On Tuesday, the day was different: no wind and a blue sky. We decided to go again and enjoy a dry trip to the Farnes. This time the crossing was faster and smooth, but on the downside all the boats were out so there were more grockles like us and the birds were out on the water, so on Inner Farne there were less birds onshore.
We watched the puffins bob on the water, then either skim across the water as our boat (Glad Tidings IV) approached or break the water clumsily, running on the surface then taking flight like torpedoes flapping furiously in the air. Puffins are the little comedians of the seabird world, with oversized feet that waddled along like clowns whacky-quacky shoes and they fly with a style that Charlie Chaplin would have approved of. Shags and cormorants floated closer to the islands, darting under water every so often to catch a fish. Gannets flew past in small flocks of 5 or 6, with large wings moving in slow motion elegant against the skyline, so different from the puffins. A few guillemots patrolled the top of the stacks, while kittiwakes every clung to ledges. [Many more photos of birds at http://www.flickr.com/photos/steenbergs/sets/72157624111478125/]

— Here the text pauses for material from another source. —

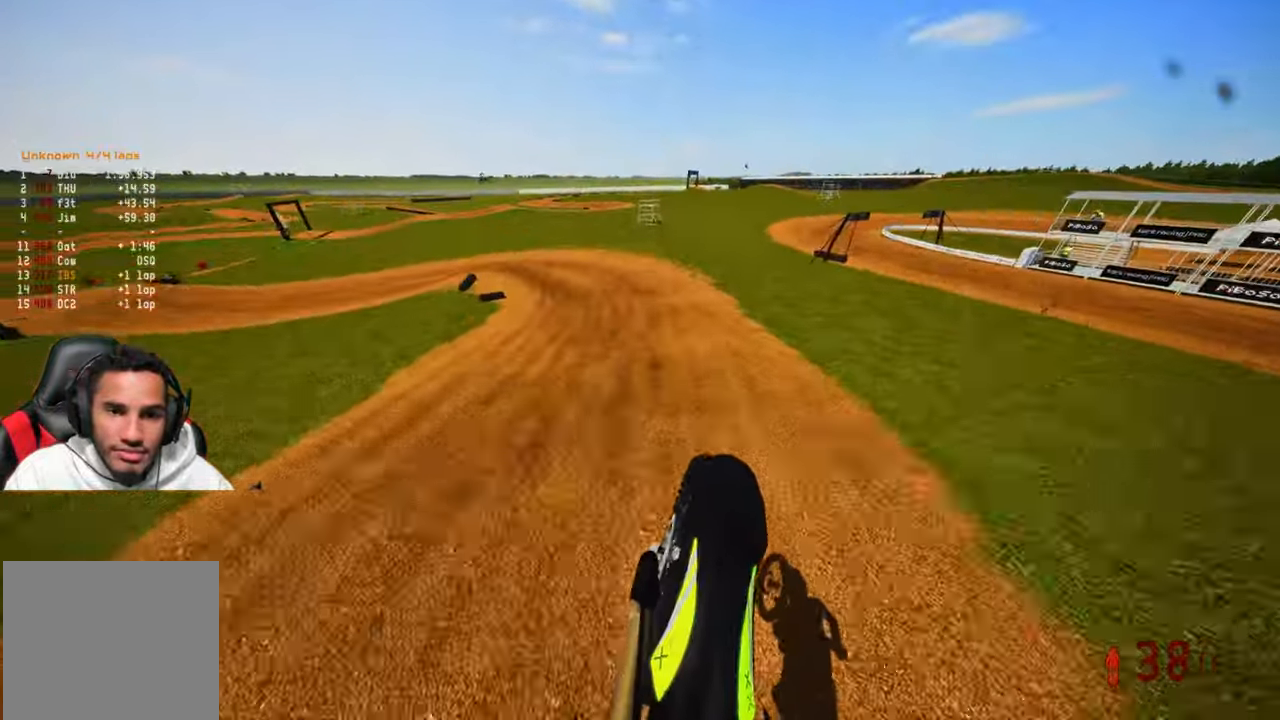
{"buttons": ["R2"], "left_stick": "up", "right_stick": "up", "events": [[267, "left_stick", "up"]]}
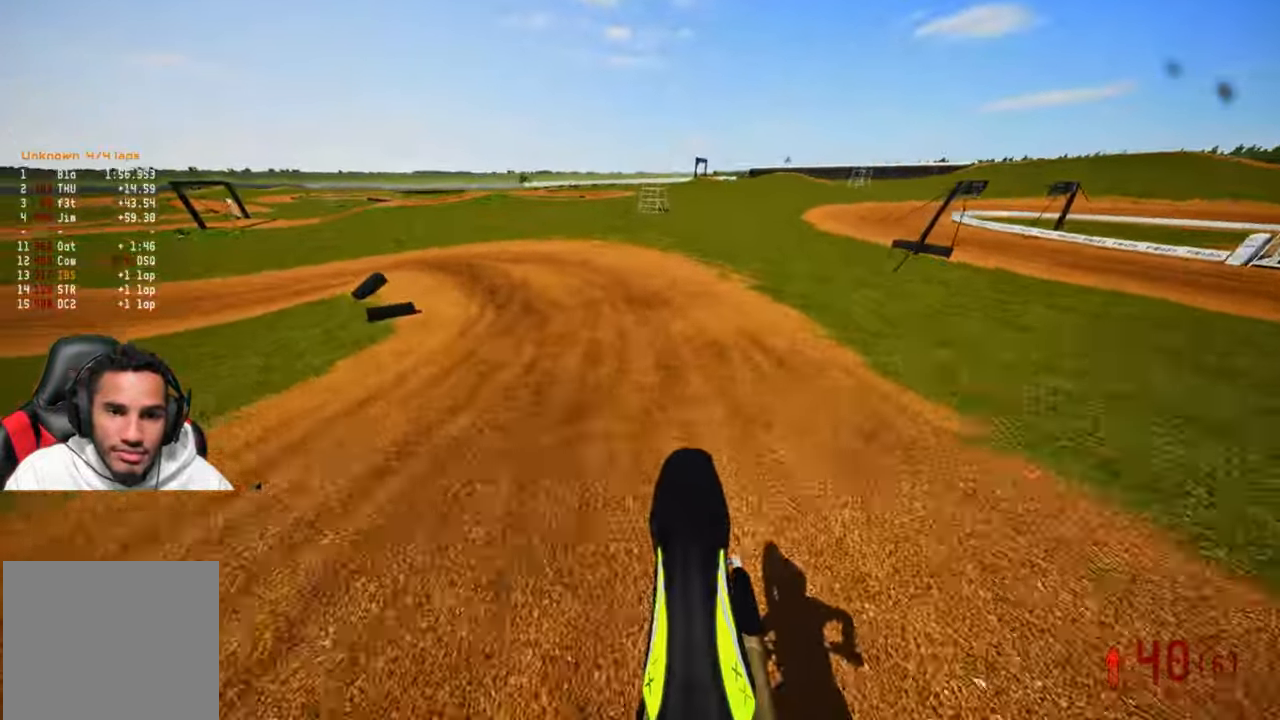
{"buttons": [], "left_stick": "up-left", "right_stick": "center", "events": [[67, "left_stick", "up-left"], [150, "right_stick", "center"], [217, "R3", "down"], [317, "R3", "up"], [384, "R2", "up"]]}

Off all the islands, but especially Northern Hares and Wamses, grey seals lazed on wrack covered rocks. Every so often they barked at each other and a few would waddle, then slide into the water, switching from overweight clumsiness on land to fleet swimmers in the sea, poking their curious and mischievous heads out of the water, watching us looking at them.
Then again to Inner Farne where you could enjoy the puffins again and watch the Arctic terns and their acrobatic flying and gaze at their elegant shapes. Mothers protected nest by dive bombing and screeching a nasal kee-arr. We enjoyed the view which shows the importance of this area to early Northumbrian power: Lindisfarne and the Celtic Christian church to the North on Lindisfarne, then the rock that was the base of Northern thanes, jarls and kings of Bamburgh Castle and the holy retreat of Inner Farne, with Dunstanburgh Castle to the South. And of course the Inner Farne was the refuge for St Cuthbert, the most important Northern Saint, and where St Aidan came for contemplation every Easter (the Celtic Easter).
Back in Seahouses, we ate fish & chips at Lewis’ where we have eaten for many years. The batter was light, but the fish less fresh, though the chips were good. The peas came whole rather than mushed and my tea was forgotten. Good but not as good as Pinnacles, which was not helped by a sign saying fresh crab sandwiches outside that were not available – we were told tomorrow, but I think it was the never reached mañana. I did not try Neptune which is the other choice, but my sister went with her family and said it was excellent.